GRA said:
I was thinking this might count as a feeder, and thus would need the de-rating.
Ratings tend to be continuous on the POCO side of the serivce point, while the NEC applies on the customer side of the service point. So if you have a 25kva 3 phase transformer at 208Y/120, that means the transformer can provide up to 25000/120/3 = 69.4 amps on each phase continuously. If the customer has a continuous load that draws 69.4 amps on each phase, then the NEC requires sizing the conductors after the service point with a factor of 125%, or a minimum of 86.8 amps. In practice you'd install a "100 amp" service (a standard size), using conductors sized for at least 100 amps under the NEC, all fed by that 25 kva POCO transformer.
In fact, the NEC load calculations are generally very conservative. So the NEC might tell you that you need a 200 amp 208Y/120 service, and you'd install 200 amp conductors from the service point to your main panel. But the POCO knows that calculation is conservative, so depending on your load type, it might choose to feed your 200 amp service with only a 25kva transformer. It knows that in practice your demand per phase will seldom exceed 69.4 amps, and that the transformer will be OK with occasional short term overloads.
If the load consists principally of EVSEs, that that is one case where the NEC calculation isn't overly conservative, other than the 125% multiplier for continuous loads.

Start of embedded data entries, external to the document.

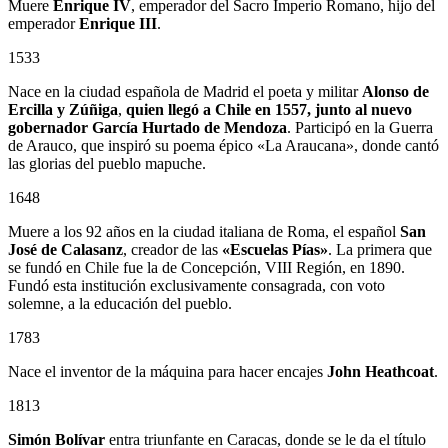
Muere
Enrique IV
, emperador del Sacro Imperio Romano, hijo del
emperador
Enrique III
.
1533
Nace en la ciudad española de Madrid el poeta y militar
Alonso de
Ercilla y Zúñiga
,
quien llegó a Chile en 1557, junto al nuevo
gobernador
García Hurtado de Mendoza
. Participó en la Guerra
de Arauco, que inspiró su poema épico «La Araucana», donde cantó
las glorias del pueblo mapuche.
1648
Muere a los 92 años en la ciudad italiana de Roma, el español
San
José de Calasanz
, creador de las
«Escuelas Pías»
. La primera que
se fundó en Chile fue la de Concepción, VIII Región, en 1890.
Fundó esta institución exclusivamente consagrada, con voto
solemne, a la educación del pueblo.
1783
Nace el inventor de la máquina para hacer encajes
John Heathcoat
.
1813
Simón Bolívar
entra triunfante en Caracas, donde se le da el título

So three 32 amps 208V EVSEs really could draw 64 amps on each phase for a long period of time.
BTW, if you want to balance the EVSE loads across all 3 phases, another option is to install (2) 32 amp 208V EVSEs, one on, say, phase A and B, one on phase B and C, and then (4) 16 amps 120V EVSEs or (single) receptacles, two on phase A and two on phase C. When all 6 are then running flat out, the current on each leg will be 32 amps.